The formula is just as bogus as it was about a year ago.
Proove it.
Already done. There is no reason for me to repeat myself. You have this thread as reference.
Moreover, as you will admit, you didn't come up with the formulae, and you can't comprehend the formulae, so what point would there be to resurrecting the proof?
Well, actually it was probably Moshe who explained to you that I was pointing out real defects in your formula
I did not write any formula, which calculates the amount of the Distinct States of a given k-Uncertainy x k-Redundancy tree, not before and not now, so what you say is wrong.
Umm, yes, we know that, and you proved my previous comment.
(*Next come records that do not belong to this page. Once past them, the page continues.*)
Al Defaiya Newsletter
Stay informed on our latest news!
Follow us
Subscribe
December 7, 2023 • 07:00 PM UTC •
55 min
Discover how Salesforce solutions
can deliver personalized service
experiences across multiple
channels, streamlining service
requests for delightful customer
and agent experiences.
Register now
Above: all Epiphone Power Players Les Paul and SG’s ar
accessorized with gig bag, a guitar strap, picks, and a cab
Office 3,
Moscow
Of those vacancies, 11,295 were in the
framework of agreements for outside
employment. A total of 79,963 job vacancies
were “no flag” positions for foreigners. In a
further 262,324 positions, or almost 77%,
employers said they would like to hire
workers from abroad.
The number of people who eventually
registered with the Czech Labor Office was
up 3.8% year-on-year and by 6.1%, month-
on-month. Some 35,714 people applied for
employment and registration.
But that doesn't change the fact that since you didn't develop the formula, and you don't understand the formula, then it must have been someone else, Moshe in this case, who explained it to you.
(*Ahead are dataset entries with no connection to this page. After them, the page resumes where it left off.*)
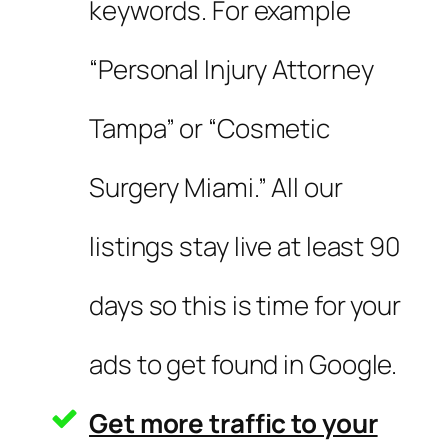
keywords. For example
“Personal Injury Attorney
Tampa” or “Cosmetic
Surgery Miami.” All our
listings stay live at least 90
days so this is time for your
ads to get found in Google.
Get more traffic to your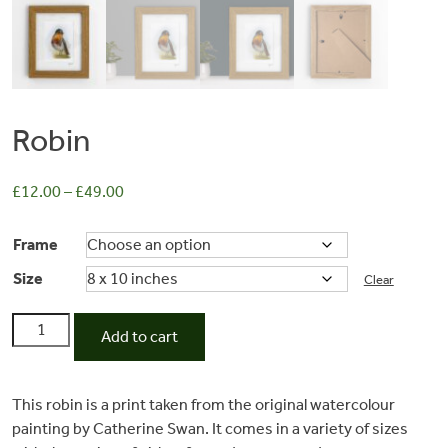
Robin
£
12.00
–
£
49.00
Frame
Size
Commissions
Clear
Robin
Add to cart
quantity
Wedding
This robin is a print taken from the original watercolour
Stationery
painting by Catherine Swan. It comes in a variety of sizes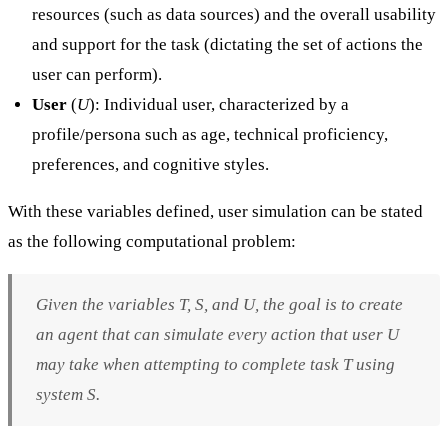
resources (such as data sources) and the overall usability
and support for the task (dictating the set of actions the
user can perform).
User
(
U
): Individual user, characterized by a
profile/persona such as age, technical proficiency,
preferences, and cognitive styles.
With these variables defined, user simulation can be stated
as the following computational problem:
Given the variables
T
,
S
, and
U
, the goal is to create
an agent that can simulate every action that user
U
may take when attempting to complete task
T
using
system
S
.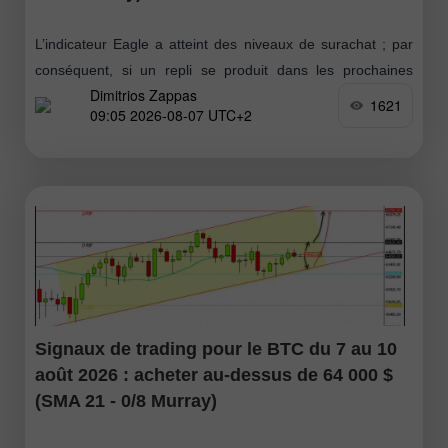
L’indicateur Eagle a atteint des niveaux de surachat ; par
conséquent, si un repli se produit dans les prochaines
Dimitrios Zappas
heures vers la zone 1,1555–1,1564, cela sera considéré
1621
09:05 2026-08-07 UTC+2
comme une opportunité
Signaux de trading pour le BTC du 7 au 10
août 2026 : acheter au-dessus de 64 000 $
(SMA 21 - 0/8 Murray)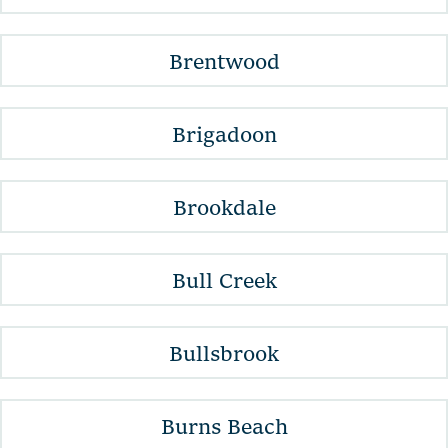
Brentwood
Brigadoon
Brookdale
Bull Creek
Bullsbrook
Burns Beach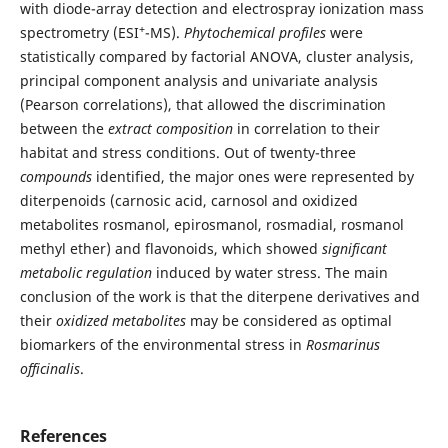
with diode-array detection and electrospray ionization mass
+
spectrometry (ESI
-MS).
Phytochemical profiles
were
statistically compared by factorial ANOVA, cluster analysis,
principal component analysis and univariate analysis
(Pearson correlations), that allowed the discrimination
between the
extract composition
in correlation to their
habitat and stress conditions. Out of twenty-three
compounds
identified, the major ones were represented by
diterpenoids (carnosic acid, carnosol and oxidized
metabolites rosmanol, epirosmanol, rosmadial, rosmanol
methyl ether) and flavonoids, which showed
significant
metabolic regulation
induced by water stress. The main
conclusion of the work is that the diterpene derivatives and
their
oxidized metabolites
may be considered as optimal
biomarkers of the environmental stress in
Rosmarinus
officinalis
.
References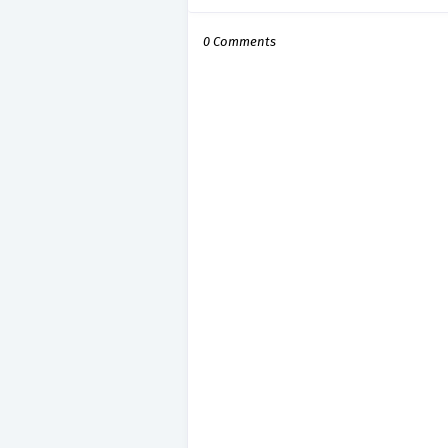
0 Comments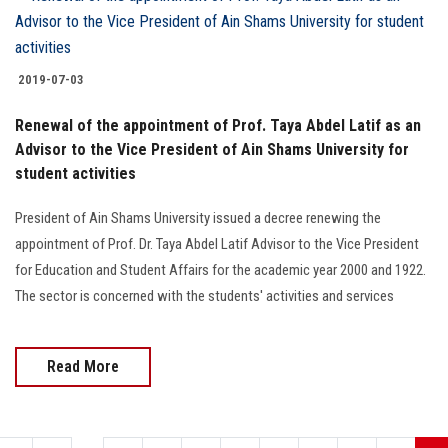
2019-07-03
Renewal of the appointment of Prof. Taya Abdel Latif as an
Advisor to the Vice President of Ain Shams University for
student activities
President of Ain Shams University issued a decree renewing the
appointment of Prof. Dr. Taya Abdel Latif Advisor to the Vice President
for Education and Student Affairs for the academic year 2000 and 1922.
The sector is concerned with the students' activities and services
Read More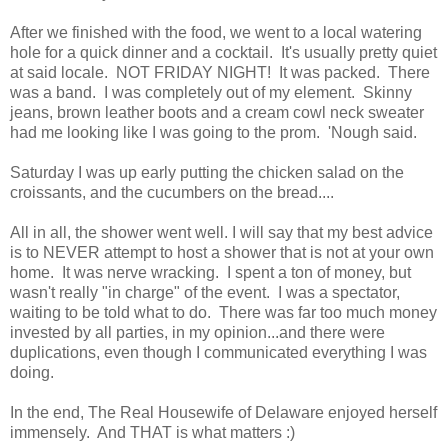
After we finished with the food, we went to a local watering
hole for a quick dinner and a cocktail. It's usually pretty quiet
at said locale. NOT FRIDAY NIGHT! It was packed. There
was a band. I was completely out of my element. Skinny
jeans, brown leather boots and a cream cowl neck sweater
had me looking like I was going to the prom. 'Nough said.
Saturday I was up early putting the chicken salad on the
croissants, and the cucumbers on the bread....
All in all, the shower went well. I will say that my best advice
is to NEVER attempt to host a shower that is not at your own
home. It was nerve wracking. I spent a ton of money, but
wasn't really "in charge" of the event. I was a spectator,
waiting to be told what to do. There was far too much money
invested by all parties, in my opinion...and there were
duplications, even though I communicated everything I was
doing.
In the end, The Real Housewife of Delaware enjoyed herself
immensely. And THAT is what matters :)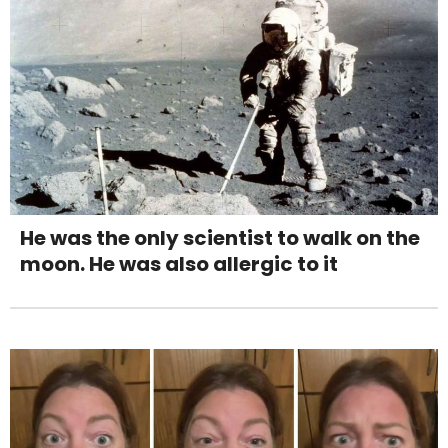
He was the only scientist to walk on the
moon. He was also allergic to it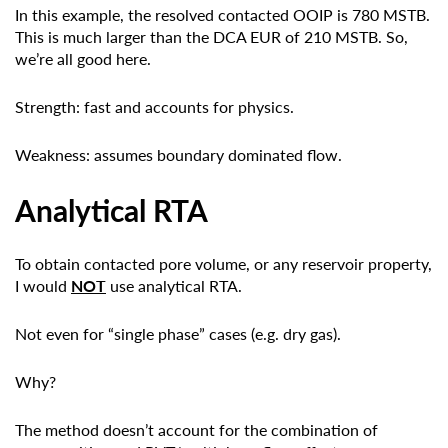
In this example, the resolved contacted OOIP is 780 MSTB.
This is much larger than the DCA EUR of 210 MSTB. So,
we’re all good here.
Strength: fast and accounts for physics.
Weakness: assumes boundary dominated flow.
Analytical RTA
To obtain contacted pore volume, or any reservoir property,
I would
NOT
use analytical RTA.
Not even for “single phase” cases (e.g. dry gas).
Why?
The method doesn’t account for the combination of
We all know that you are incapable of writing any such formula and that you depended on Moshe to write the first couple of bogus versions of it. Nothing you say contradicts what I have said, here.
You never understood the formula nor what was wrong with it.
It was wrong as a general formula because in started from
n>2.
The new formula starts from 0, and because of this fact it is really a general formula that enables to calculate the exact amount of all the Distinct States of a given k-Uncertainty x k-Redundancy tree, after k-Uncertainty x k-Redundancy tree distinct representation was expanded according to your remarks.
Nonsense. It was wrong because it was wrong. It did not offer any method to calculate any case greater than 1 because it was...wrong.
Still this expansion of the Distinct States of a given k-Uncertainty x k-Redundancy tree, provides only the serial case of k-Uncertainty x k-Redundancy tree, which is something that you can't comprehend, because strong simultaneity of symmetric AB superposition, is beyond your reasoning, which is stuck in the level of replacement of distinct ids under Redundancy.
Your method to calculate smaller k-Uncertainty x k-Redundancy trees by using particular cases of bigger k-Uncertainty x k-Redundancy trees, does not provide any information of the real complexity of a given k-Uncertainty x k-Redundancy tree, which is not limited to the amount of the Distinct States under a given tree.
And you jsfisher, can't comprehend it, because your reasoning is based on serial-only reasoning of Distinct States.
So you say, but my methods get the correct answer. Surely that must count for something, no?
Moreover, what have you accomplished so far? Well, you have derived an important generalization of your kXk whatever it is into some significant result.
Hmm, no, you haven't. You have waved your hands a lot, but you have no formal generalization that expands into anything.
Sure, but you at least have the basis for a complete system.
Wrong, again. You have provided only cases that you try to enumerate. There is no operation or scheme that lets us do anything with the cases other than enumerate them.
Well, at least you have provided a method to enumerate all the cases, right?
No, you failed at that as evidenced by your 3X3 case.
So, why is any of this important?
Jsfisher, why do you claim that it is easy to draw by hand any DS of kxk tree?
You are invited to show your simple method that draws any DS of kxk by hand.
But be aware that even if you provide this easy method; it does not provide any information of the complexity of a k-Uncertainty x k-Redundancy tree (known also as Organic Number).
Well, (1) I already did just that, and (2) I revealed that the claimed complexity was really vacuous.